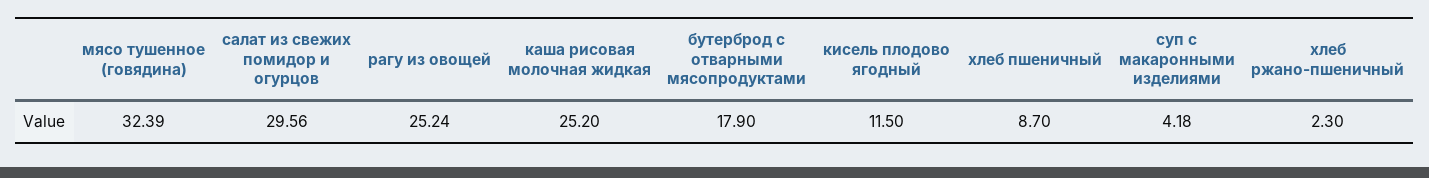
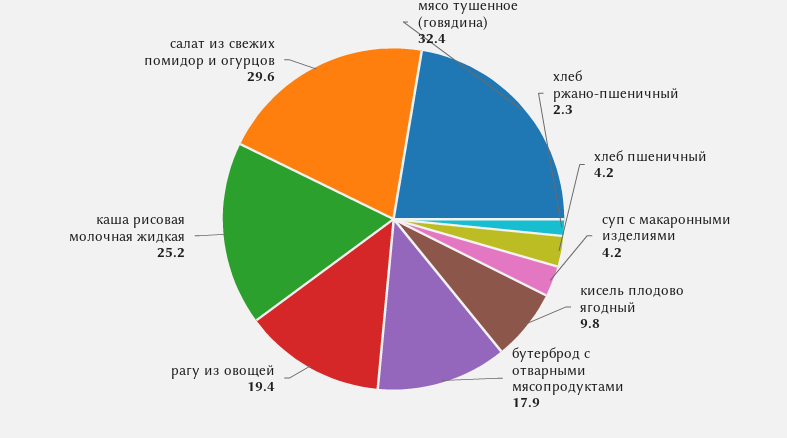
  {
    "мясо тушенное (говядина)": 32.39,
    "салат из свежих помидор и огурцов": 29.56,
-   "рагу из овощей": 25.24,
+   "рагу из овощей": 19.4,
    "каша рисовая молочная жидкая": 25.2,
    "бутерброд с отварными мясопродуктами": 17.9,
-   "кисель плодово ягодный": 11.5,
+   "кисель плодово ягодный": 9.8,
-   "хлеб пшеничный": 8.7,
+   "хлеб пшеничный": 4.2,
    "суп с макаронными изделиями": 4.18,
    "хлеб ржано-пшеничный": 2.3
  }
* * *
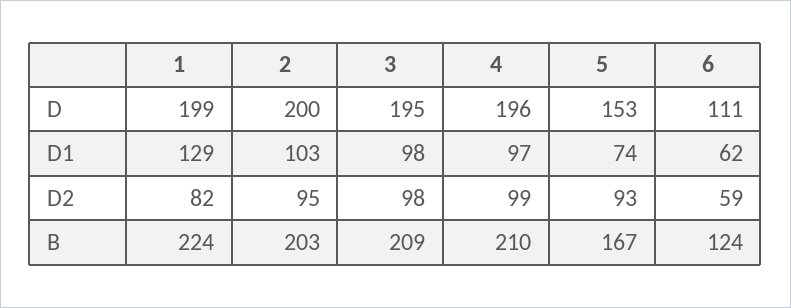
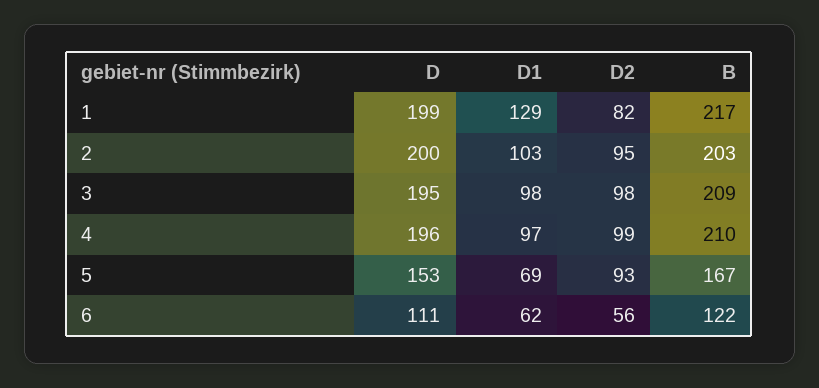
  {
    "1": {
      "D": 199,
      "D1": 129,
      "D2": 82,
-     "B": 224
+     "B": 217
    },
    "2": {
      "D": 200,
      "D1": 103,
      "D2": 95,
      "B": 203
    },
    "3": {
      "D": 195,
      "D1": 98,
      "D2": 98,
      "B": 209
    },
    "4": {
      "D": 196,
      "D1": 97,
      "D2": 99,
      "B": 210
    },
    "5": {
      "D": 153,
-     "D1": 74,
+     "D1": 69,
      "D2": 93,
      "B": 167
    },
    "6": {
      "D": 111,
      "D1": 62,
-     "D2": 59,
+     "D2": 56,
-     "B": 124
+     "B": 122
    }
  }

GOAL OF THE EXERCISE →
Using the material, show each line where the string "рагу" can be found.

OUTPUT OF THE TASK →
-   "рагу из овощей": 25.24,
+   "рагу из овощей": 19.4,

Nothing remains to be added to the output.